Thread: short circuit suggestion in find_hash_columns()
Hi,
I was looking at find_hash_columns() in nodeAgg.c
It seems the first loop tries to determine the max column number needed, along with whether all columns are needed.
The loop can be re-written as shown in the patch.
In normal cases, we don't need to perform scanDesc->natts iterations.
In best case scenario, the loop would terminate after two iterations.

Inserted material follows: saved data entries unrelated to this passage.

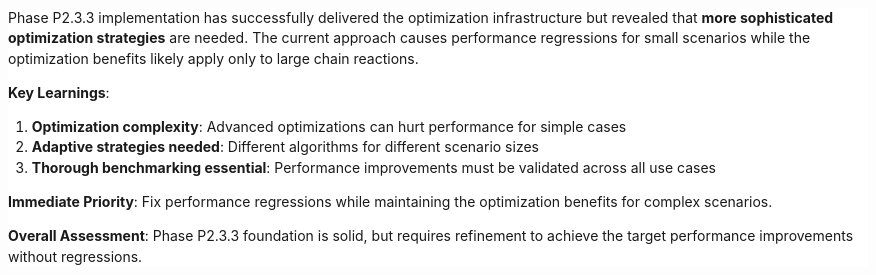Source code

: Phase P2.3.3 implementation has successfully delivered the optimization infrastructure but revealed that **more sophisticated optimization strategies** are needed. The current approach causes performance regressions for small scenarios while the optimization benefits likely apply only to large chain reactions.

**Key Learnings**:
1. **Optimization complexity**: Advanced optimizations can hurt performance for simple cases
2. **Adaptive strategies needed**: Different algorithms for different scenario sizes
3. **Thorough benchmarking essential**: Performance improvements must be validated across all use cases

**Immediate Priority**: Fix performance regressions while maintaining the optimization benefits for complex scenarios.

**Overall Assessment**: Phase P2.3.3 foundation is solid, but requires refinement to achieve the target performance improvements without regressions. 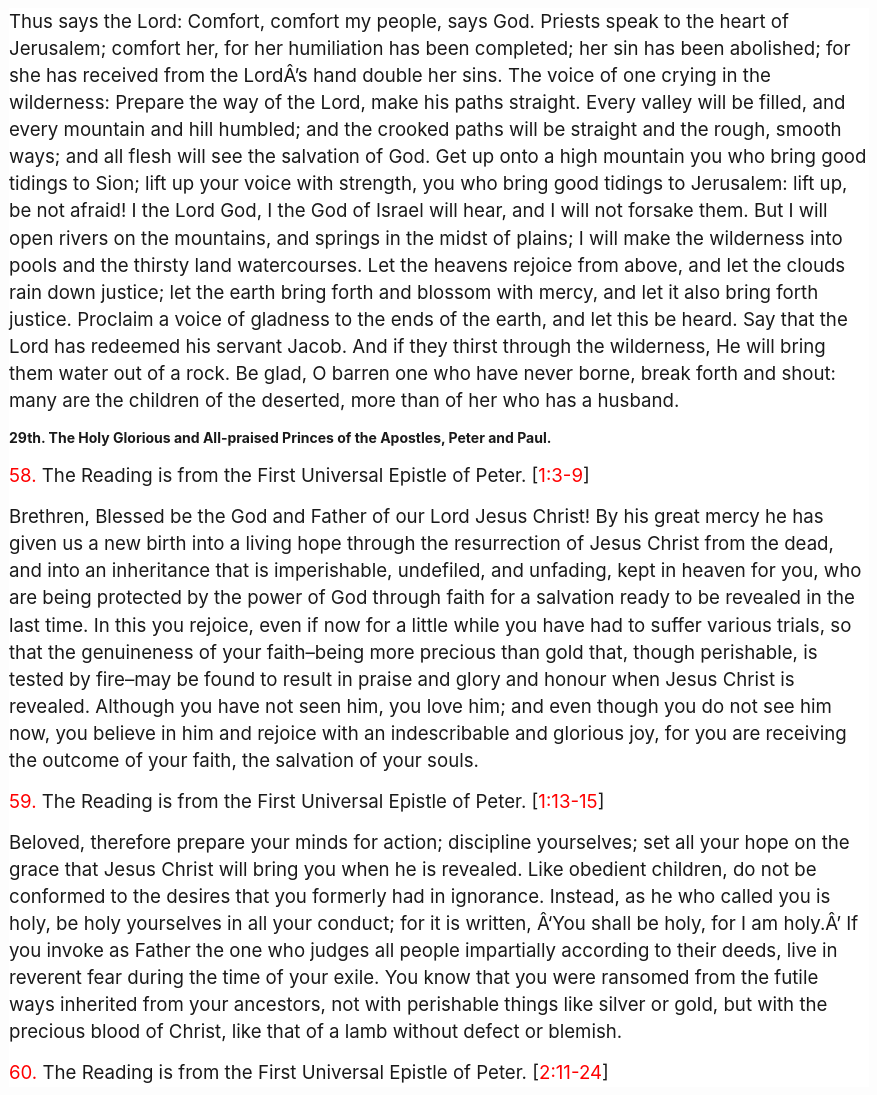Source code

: <span style="font-size:14.0pt;mso-bidi-font-size:12.0pt">Thus says the Lord: Comfort, comfort my people, says God. Priests speak to the heart of Jerusalem; comfort her, for her humiliation has been completed; her sin has been abolished; for she has received from the LordÂ’s hand double her sins. The voice of one crying in the wilderness: Prepare the way of the Lord, make his paths straight. Every valley will be filled, and every mountain and hill humbled; and the crooked paths will be straight and the rough, smooth ways; and all flesh will see the salvation of God. Get up onto a high mountain you who bring good tidings to Sion; lift up your voice with strength, you who bring good tidings to Jerusalem: lift up, be not afraid! I the Lord God, I the God of Israel will hear, and I will not forsake them. But I will open rivers on the mountains, and springs in the midst of plains; I will make the wilderness into pools and the thirsty land watercourses. Let the heavens rejoice from above, and let the clouds rain down justice; let the earth bring forth and blossom with mercy, and let it also bring forth justice. Proclaim a voice of gladness to the ends of the earth, and let this be heard. Say that the Lord has redeemed his servant Jacob. And if they thirst through the wilderness, He will bring them water out of a rock. Be glad, O barren one who have never borne, break forth and shout: many are the children of the deserted, more than of her who has a husband.</span>

**29th. The Holy Glorious and All-praised Princes of the Apostles, Peter and Paul.**

<span style="font-size:14.0pt;mso-bidi-font-size:12.0pt;color:red">58.</span><span style="font-size:14.0pt;mso-bidi-font-size:12.0pt"> The Reading is from the First Universal Epistle of Peter.
\[<span style="color:red;
mso-bidi-font-style:italic">1:3-9</span>\]</span>

<span style="font-size:14.0pt;mso-bidi-font-size:12.0pt">Brethren, Blessed be the God and Father of our Lord Jesus Christ! By his great mercy he has given us a new birth into a living hope through the resurrection of Jesus Christ from the dead, and into an inheritance that is imperishable, undefiled, and unfading, kept in heaven for you, who are being protected by the power of God through faith for a salvation ready to be revealed in the last time. In this you rejoice, even if now for a little while you have had to suffer various trials, so that the genuineness of your faith–being more precious than gold that, though perishable, is tested by fire–may be found to result in praise and glory and honour when Jesus Christ is revealed. Although you have not seen him, you love him; and even though you do not see him now, you believe in him and rejoice with an indescribable and glorious joy, for you are receiving the outcome of your faith, the salvation of your souls.</span>

<span style="font-size:14.0pt;mso-bidi-font-size:12.0pt;color:red">59.</span><span style="font-size:14.0pt;mso-bidi-font-size:12.0pt"> The Reading is from the First Universal Epistle of Peter.
\[<span style="color:red;
mso-bidi-font-style:italic">1:13-15</span>\]</span>

<span style="font-size:14.0pt;mso-bidi-font-size:12.0pt">Beloved, therefore prepare your minds for action; discipline yourselves; set all your hope on the grace that Jesus Christ will bring you when he is revealed. Like obedient children, do not be conformed to the desires that you formerly had in ignorance. Instead, as he who called you is holy, be holy yourselves in all your conduct; for it is written, Â‘You shall be holy, for I am holy.Â’ If you invoke as Father the one who judges all people impartially according to their deeds, live in reverent fear during the time of your exile. You know that you were ransomed from the futile ways inherited from your ancestors, not with perishable things like silver or gold, but with the precious blood of Christ, like that of a lamb without defect or blemish.</span>

<span style="font-size:14.0pt;mso-bidi-font-size:12.0pt;color:red">60.</span><span style="font-size:14.0pt;mso-bidi-font-size:12.0pt"> The Reading is from the First Universal Epistle of Peter.
\[<span style="color:red;
mso-bidi-font-style:italic">2:11-24</span>\]</span>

Please provide your comment.
Thanks
Attachment
On Sat, 10 Jul 2021 at 03:15, Zhihong Yu <zyu@yugabyte.com> wrote: > I was looking at find_hash_columns() in nodeAgg.c > > It seems the first loop tries to determine the max column number needed, along with whether all columns are needed. > > The loop can be re-written as shown in the patch. This runs during ExecInitAgg(). Do you have a test case where you're seeing any performance gains from this change? David
On Fri, Jul 9, 2021 at 8:28 AM David Rowley <dgrowleyml@gmail.com> wrote:
On Sat, 10 Jul 2021 at 03:15, Zhihong Yu <zyu@yugabyte.com> wrote:
> I was looking at find_hash_columns() in nodeAgg.c
>
> It seems the first loop tries to determine the max column number needed, along with whether all columns are needed.
>
> The loop can be re-written as shown in the patch.
This runs during ExecInitAgg(). Do you have a test case where you're
seeing any performance gains from this change?
David
Hi,
I made some attempt in varying related test but haven't seen much difference in performance.
Let me spend more time (possibly in off hours) on this.
Cheers